China: a situação da classe trabalhadora na abertura da Assembleia Nacional Popular

A Assembleia Popular Nacional (APN) foi aberta em Pequim em 22 de maio. Ela é composta de deputados eleitos de forma muito controlada pelas províncias, pelas regiões autônomas e os municípios vinculados diretamente às autoridades centrais e ao Exército. Dos 2980 membros, 2119 são membros do PC chinês, partido no poder. Em que situação?

Para o tabloide do PC chinês Global Times (19 de maio), “temos que admitir que a epidemia de Covid-19 atingiu a economia chinesa e nós sentimos o golpe.
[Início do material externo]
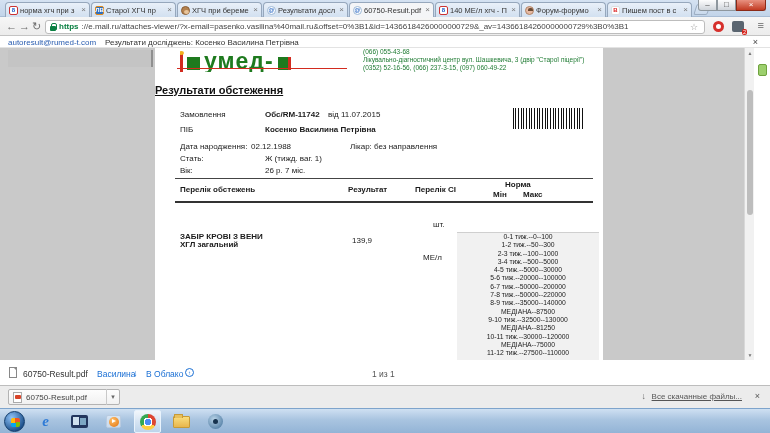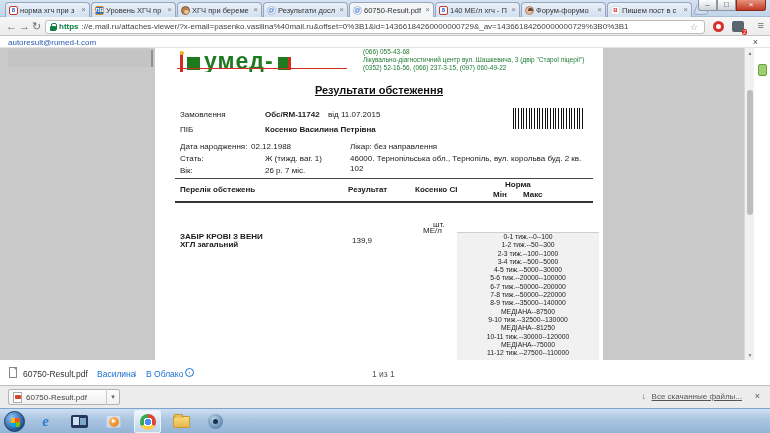--- a/index.html
+++ b/index.html
@@ -72,21 +72,21 @@
   .doc-text { position:absolute; font-size:8px; color:#1a1a1a; white-space:nowrap; }
   .doc-bold { font-weight:bold; }
   #logo { position:absolute; left:25px; top:-6px; height:30px; display:flex; align-items:flex-end; gap:4px; overflow:hidden; }
   #logo .l-bar { width:3px; height:20px; background:#d22b1f; position:relative; }
   #logo .l-bar:before { content:""; position:absolute; top:-1px; left:-1px; width:5px; height:4px; background:#f2b01e; border-radius:50%; }
   #logo .l-sq { width:13px; height:13px; background:#1e7a1e; margin-bottom:2px; }
   #logo .l-txt { font-size:23px; font-weight:bold; color:#1e7a1e; letter-spacing:1px; line-height:22px; }
   #logo .l-sq2 { width:13px; height:13px; background:#1e7a1e; border-right:3px solid #d22b1f; margin-bottom:2px; }
   #logo-underline { position:absolute; left:22px; top:20px; width:170px; height:1px; background:#d22b1f; }
   #clinic-block { position:absolute; left:208px; top:0px; width:240px; font-size:6.5px; line-height:8px; color:#1f7b33; white-space:normal; }
-  #doc-title { position:absolute; left:0; top:36px; width:100%; text-align:center; font-size:11px; font-weight:bold;
+  #doc-title { position:absolute; left:0; top:36px; width:100%; font-size:11px; font-weight:bold;
     text-decoration:underline; color:#111; }
   #barcode { position:absolute; left:358px; top:60px; width:70px; height:21px;
     background:repeating-linear-gradient(90deg,#111 0,#111 1px,#fff 1px,#fff 2px,#111 2px,#111 3px,#fff 3px,#fff 5px,#111 5px,#111 6px,#fff 6px,#fff 8px); }
   .hr1 { position:absolute; left:20px; width:418px; height:1px; background:#444; }
   .hr2 { position:absolute; left:20px; width:418px; height:2px; background:#333; }
   #norm-band { position:absolute; left:302px; top:184px; width:142px; height:128px; background:#f1f1f1; border-top:1px solid #cfcfcf; }
   .norm-line { width:142px; text-align:center; font-size:6.8px; line-height:8.3px; color:#222; white-space:nowrap; }
 
   
   #docbar { position:absolute; left:0; top:360px; width:770px; height:25px; background:#fff; }
@@ -158,21 +158,21 @@
 <div id="screen">
 
   <div id="tabstrip">
     <div class="tab" style="left:5px">
       <span class="fav fav-yandex">8</span>
       <span class="t-title">норма хгч при з</span>
       <span class="t-close">×</span>
     </div>
     <div class="tab" style="left:91px">
       <span class="fav fav-lady">ЛВ</span>
-      <span class="t-title">Уровень ХГЧ пр</span>
+      <span class="t-title">Старої ХГЧ пр</span>
       <span class="t-close">×</span>
     </div>
     <div class="tab" style="left:177px">
       <span class="fav fav-monkey"></span>
       <span class="t-title">ХГЧ при береме</span>
       <span class="t-close">×</span>
     </div>
     <div class="tab" style="left:263px">
       <span class="fav fav-mailru">@</span>
       <span class="t-title">Результати досл</span>
@@ -218,20 +218,21 @@
     </div>
     <div id="opera-icon"></div>
     <div id="ext-icon">
       <span id="ext-badge">2</span>
     </div>
     <span id="menu-icon">≡</span>
   </div>
 
   <div id="notifbar">
     <span id="notif-sender">autoresult@rumed-t.com</span>
+    <span id="notif-subject">Результати досліджень: Косенко Василина Петрівна</span>
     <span id="notif-close">×</span>
   </div>
 
   <div id="viewer">
     <div id="tl-panel"></div>
 
     <div id="page">
 
       <div id="logo">
         <span class="l-bar"></span>
@@ -253,41 +254,40 @@
       <span class="doc-text" style="left:25px; top:62px">Замовлення</span>
       <span class="doc-text doc-bold" style="left:110px; top:62px">Обс/RM-11742</span>
       <span class="doc-text" style="left:173px; top:62px">від 11.07.2015</span>
       <span class="doc-text" style="left:25px; top:77px">ПІБ</span>
       <span class="doc-text doc-bold" style="left:110px; top:77px">Косенко Василина Петрівна</span>
       <span class="doc-text" style="left:25px; top:94px">Дата народження:</span>
       <span class="doc-text" style="left:96px; top:94px">02.12.1988</span>
       <span class="doc-text" style="left:195px; top:94px">Лікар: без направлення</span>
       <span class="doc-text" style="left:25px; top:106px">Стать:</span>
       <span class="doc-text" style="left:110px; top:106px">Ж (тижд. ваг. 1)</span>
-      <span class="doc-text" style="left:195px; top:106px; width:240px; white-space:normal; line-height:10px">46000. Тернопільська обл., Тернопіль, вул. корольва буд. 2 кв. 102</span>
       <span class="doc-text" style="left:25px; top:118px">Вік:</span>
       <span class="doc-text" style="left:110px; top:118px">26 р. 7 міс.</span>
 
       <div class="hr1" style="top:130px"></div>
 
       <span class="doc-text doc-bold" style="left:25px; top:137px">Перелік обстежень</span>
       <span class="doc-text doc-bold" style="left:193px; top:137px">Результат</span>
-      <span class="doc-text doc-bold" style="left:260px; top:137px">Косенко СІ</span>
+      <span class="doc-text doc-bold" style="left:260px; top:137px">Перелік СІ</span>
       <span class="doc-text doc-bold" style="left:350px; top:132px">Норма</span>
       <span class="doc-text doc-bold" style="left:338px; top:142px">Мін</span>
       <span class="doc-text doc-bold" style="left:368px; top:142px">Макс</span>
 
       <div class="hr2" style="top:153px"></div>
 
       <span class="doc-text doc-bold" style="left:25px; top:184px">ЗАБІР КРОВІ З ВЕНИ</span>
       <span class="doc-text" style="left:278px; top:172px">шт.</span>
 
       <span class="doc-text doc-bold" style="left:25px; top:192px">ХГЛ загальний</span>
       <span class="doc-text" style="left:197px; top:188px">139,9</span>
-      <span class="doc-text" style="left:268px; top:178px">МЕ/л</span>
+      <span class="doc-text" style="left:268px; top:205px">МЕ/л</span>
 
       <div id="norm-band">
         <div class="norm-line">0-1 тиж.--0--100</div>
         <div class="norm-line">1-2 тиж.--50--300</div>
         <div class="norm-line">2-3 тиж.--100--1000</div>
         <div class="norm-line">3-4 тиж.--500--5000</div>
         <div class="norm-line">4-5 тиж.--5000--30000</div>
         <div class="norm-line">5-6 тиж.--20000--100000</div>
         <div class="norm-line">6-7 тиж.--50000--200000</div>
         <div class="norm-line">7-8 тиж.--50000--220000</div>

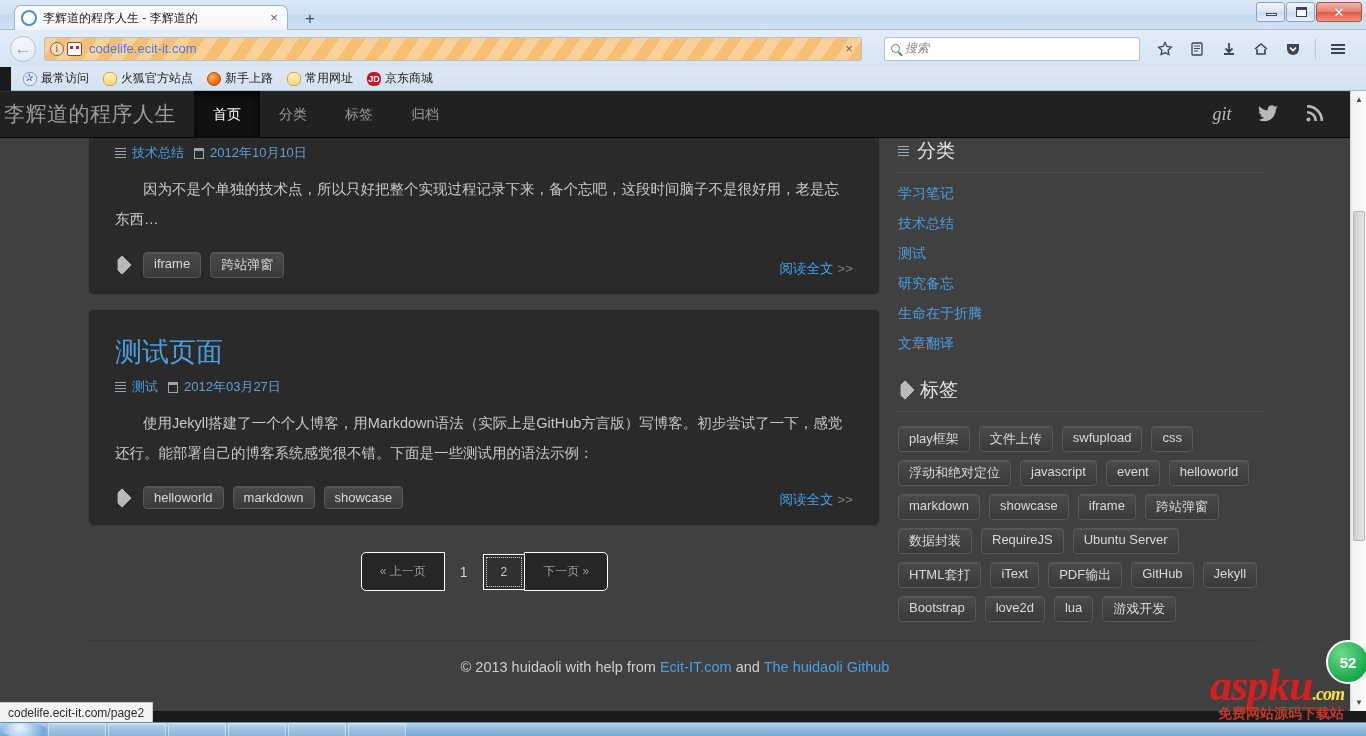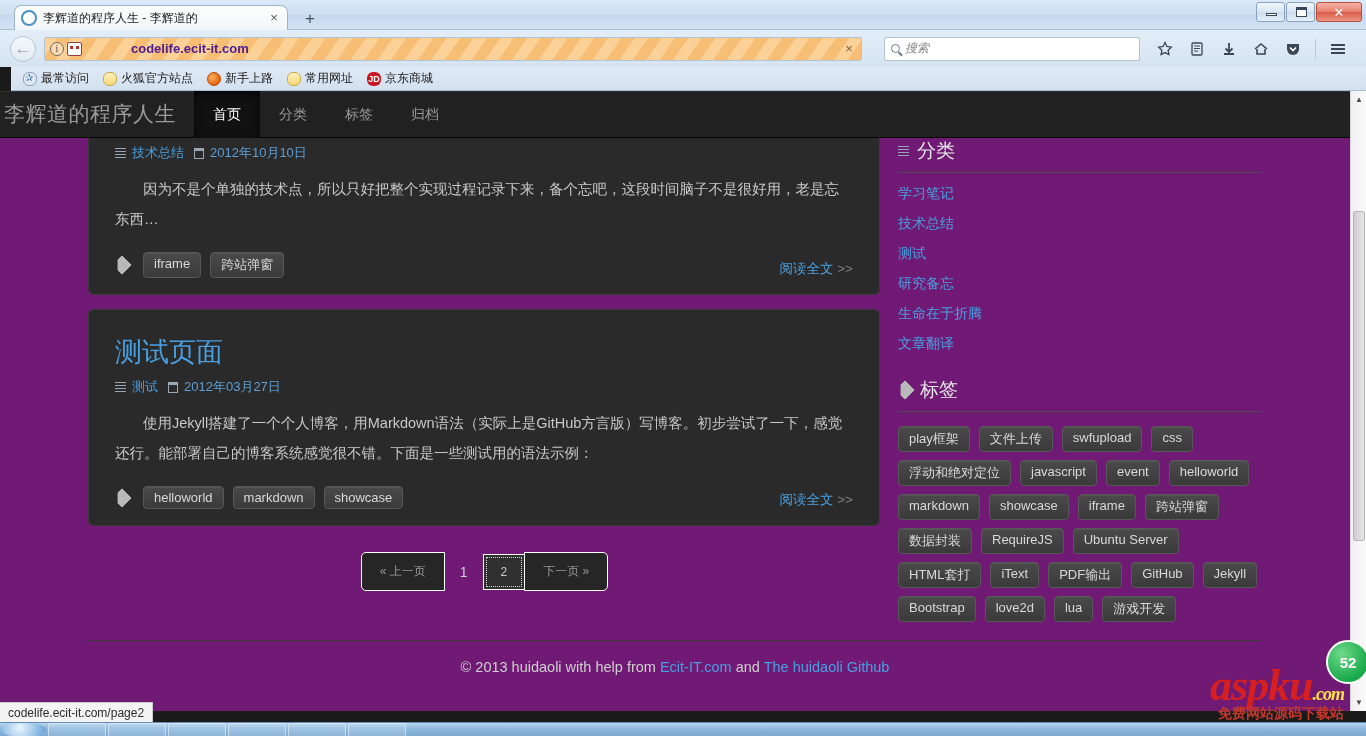--- a/index.html
+++ b/index.html
@@ -93,21 +93,21 @@
   .icon-robot {
     width:15px; height:14px; background:#fff; border:1px solid #8f3f3f; border-radius:2px;
     position:relative;
   }
   .icon-robot::before{content:"";position:absolute;left:2px;top:3px;width:3px;height:3px;background:#b03030;}
   .icon-robot::after{content:"";position:absolute;right:2px;top:3px;width:3px;height:3px;background:#b03030;}
   .urltext {
     position: relative; flex: 1; padding-left: 7px; font-size: 13px; color: #24292e;
     white-space: nowrap; overflow: hidden;
   }
-  .urltext b { font-weight: bold; color: #4c1d95; margin-left: 42px; }
+  .urltext b { font-weight: normal; color: #3b82f6; }
   .urlstop {
     position: relative; width: 22px; height: 22px; margin-right:1px;
     display:flex; align-items:center; justify-content:center;
     color:#7a6338; font-size: 13px; cursor:pointer;
   }
   .searchwrap {
     flex:none; width: 256px; height: 24px; margin-left: 22px;
     border:1px solid #b3c2d1; border-radius:2px; background:#fff;
     display:flex; align-items:center; padding:0 6px; gap:5px;
   }
@@ -129,21 +129,21 @@
   .bm-ico { width:14px; height:14px; flex:none; border-radius:6px; }
   .ico-star { background:#dfe8f2; border:1px solid #8fa5bb; position:relative; }
   .ico-star::after{content:"\2730"; position:absolute; left:1px; top:-1px; font-size:10px; color:#3d6ea5;}
   .ico-folder { background: linear-gradient(to bottom,#fdf0bd,#f5d877); border:1px solid #c9a94a; }
   .ico-fox { border-radius:50%; background: radial-gradient(circle at 35% 35%, #ffb25c, #e4620b 70%); border:1px solid #b84b06;}
   .ico-jd { background:#c81623; color:#fff; font-size:9px; font-weight:bold; text-align:center; line-height:14px; font-family:"Liberation Sans",sans-serif;}
 
   
   .viewport {
     position:absolute; left:0; top:91px; width:1366px; height:620px;
-    background:#701a75; overflow:hidden;
+    background:#404040; overflow:hidden;
   }
   .page { width: 1350px; height: 620px; position:relative; }
 
   .site-header {
     width:1350px; height:47px; background:#212121;
     border-bottom:1px solid #050505;
     box-shadow: 0 1px 0 #2e2e2e inset;
     display:flex; align-items:center;
   }
   .brand {
@@ -391,20 +391,35 @@
   <div class="viewport">
     <div class="page">
 
       <div class="site-header">
         <div class="brand">李辉道的程序人生</div>
         <div class="nav">
           <a class="active">首页</a>
           <a>分类</a>
           <a>标签</a>
           <a>归档</a>
+        </div>
+        <div class="social">
+          <div class="s s-git">git</div>
+          <div class="s">
+            <svg width="22" height="18" viewBox="0 0 24 20">
+                <path d="M23 2.5a9 9 0 0 1-2.6.7A4.5 4.5 0 0 0 22.4.8a9 9 0 0 1-2.9 1.1A4.5 4.5 0 0 0 11.8 6 12.8 12.8 0 0 1 2.5 1.3a4.5 4.5 0 0 0 1.4 6A4.4 4.4 0 0 1 1.9 6.7a4.5 4.5 0 0 0 3.6 4.4 4.5 4.5 0 0 1-2 .1 4.5 4.5 0 0 0 4.2 3.1A9 9 0 0 1 .9 16.2 12.7 12.7 0 0 0 7.8 18c8.3 0 12.8-6.9 12.8-12.8V4.6A9 9 0 0 0 23 2.5z" fill="#b9b9b9"></path>
+              </svg>
+          </div>
+          <div class="s">
+            <svg width="18" height="18" viewBox="0 0 18 18">
+                <circle cx="3.5" cy="14.5" r="2" fill="#b9b9b9"></circle>
+                <path d="M2 8.5a7.5 7.5 0 0 1 7.5 7.5h2.6A10.1 10.1 0 0 0 2 5.9z" fill="#b9b9b9"></path>
+                <path d="M2 2.4a13.6 13.6 0 0 1 13.6 13.6h2.6A16.2 16.2 0 0 0 2 -.2z" fill="#b9b9b9"></path>
+              </svg>
+          </div>
         </div>
       </div>
 
       <div class="content">
 
         <div class="main-col">
 
           <div class="post first">
             <div class="meta">
               <span class="ico-list">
Adicionalmente, a recessão mundial, as tendências ao aumento do conservadorismo, a intensificação do confronto sino-americano e o complicado contexto da opinião pública, afetaram a China em diversos graus.”

Para a Confederação Sindical de Hong Kong (HKCTU), num estudo publicado em 6 de maio, “ainda é muito difícil avaliar o impacto da epidemia na economia chinesa. Apesar do governo ter anunciado que a taxa de desemprego permaneceu em 5,9%, Li Xunlei, diretor do Zhongtai Securities, assinalou no relatório ‘Qual é a taxa de desemprego real da China?’ (26 de abril) que os números oficiais não correspondem à situação econômica atual. Ele calcula que a taxa de desemprego na China é de 20%”. Entretanto, depois que seu relatório foi publicado, Li Xunlei, que declarou não ter sido o autor, foi transferido para outra companhia (Beijing News, 30 de abril).

E o Boletim do Trabalho da China, uma publicação independente (NdOT), lembra em 21 de maio que a APN “este ano deveria anunciar a realização do primeiro ‘objetivo centenário’ do Partido, a instauração de uma ‘sociedade moderadamente próspera até o fim de 2020’”. Contudo, pelas razões expostas, “este objetivo parece cada vez mais distante para os milhões de trabalhadores que foram demitidos ou que sofreram a suspensão dos contratos e a baixa dos salários”.

Ele explica a experiência dos trabalhadores do vestuário, numa fábrica no delta do rio das Pérolas, reveladora da situação dos trabalhadores com baixos salários em todo o país, desde o ano novo lunar. Aqui estão os fatos: “De acordo com os regulamentos do governo provincial de Guangdong, os empregados deveriam retornar ao trabalho em 10 de fevereiro mas, com um risco de infecção pelo Covid-19 muito alto, o patrão solicitou a todos os empregados que fizessem ‘um sacrifício pelo bem da empresa’ e aceitassem uma licença sem salário até o fim daquele mês. Depois que a fábrica retomou sua produção, em março, a propagação da pandemia na Europa e Estados Unidos resultou num intenso cancelamento de pedidos e na falta ou perda de trabalho dos operários da cadeia de produção. O patrão inicialmente anulou todas as horas-extras, depois começou a pedir aos empregados que se demitissem.

Os trabalhadores que ficaram viram seus salários cair drasticamente. Antes da pandemia, o pessoal trabalhava geralmente seis dias por semana, fazendo horas-extras suficientes para ganhar mais de 5.000 yuans num mês intenso. Agora, sem horas-extras e só com o salário base, os trabalhadores ganham 2.000 yuans por mês, que não dá para sobreviver nas cidades do delta do rio das Pérolas. Com a redução de mais de 50% nos salários, muitos operários sentiram que não tinham outra escolha, senão aceitar a ‘demissão voluntária’ oferecida pelo patrão, mesmo se isso significava abrir mão da indenização à qual eles tinham direito por lei, se tivessem sido demitidos. Muito poucos locais de trabalho estão contratando atualmente, e somente para trabalhos precários de curta duração com pouco ou nenhum benefício social. Mesmo no setor de serviços, que antes servia como rede de segurança para os trabalhadores demitidos das fábricas, os empregos estão cada vez mais difíceis de encontrar, após três meses de retração.”

E conclui: “O sonho de uma sociedade moderadamente prospera, que antes parecia ao alcance da China, afasta-se rapidamente para uma ampla gama de trabalhadores. Se o governo e os sindicatos não agirem com urgência para recolocar esse sonho no caminho certo, as consequências para o Partido poderão ser graves.”